* [Entries provided]

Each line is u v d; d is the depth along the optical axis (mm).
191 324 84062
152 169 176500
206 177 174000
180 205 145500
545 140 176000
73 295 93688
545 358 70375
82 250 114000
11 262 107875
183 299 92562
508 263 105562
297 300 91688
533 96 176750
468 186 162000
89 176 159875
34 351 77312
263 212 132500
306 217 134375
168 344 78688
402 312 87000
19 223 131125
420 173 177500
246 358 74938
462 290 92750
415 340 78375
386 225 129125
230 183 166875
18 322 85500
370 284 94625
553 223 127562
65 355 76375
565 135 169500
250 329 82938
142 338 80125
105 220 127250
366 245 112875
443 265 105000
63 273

* [Task requirements] At the line containing "246 358 74938", start copying. Continue exactly through the final line of the entries above and stop there.

* [Response area]
246 358 74938
462 290 92750
415 340 78375
386 225 129125
230 183 166875
18 322 85500
370 284 94625
553 223 127562
65 355 76375
565 135 169500
250 329 82938
142 338 80125
105 220 127250
366 245 112875
443 265 105000
63 273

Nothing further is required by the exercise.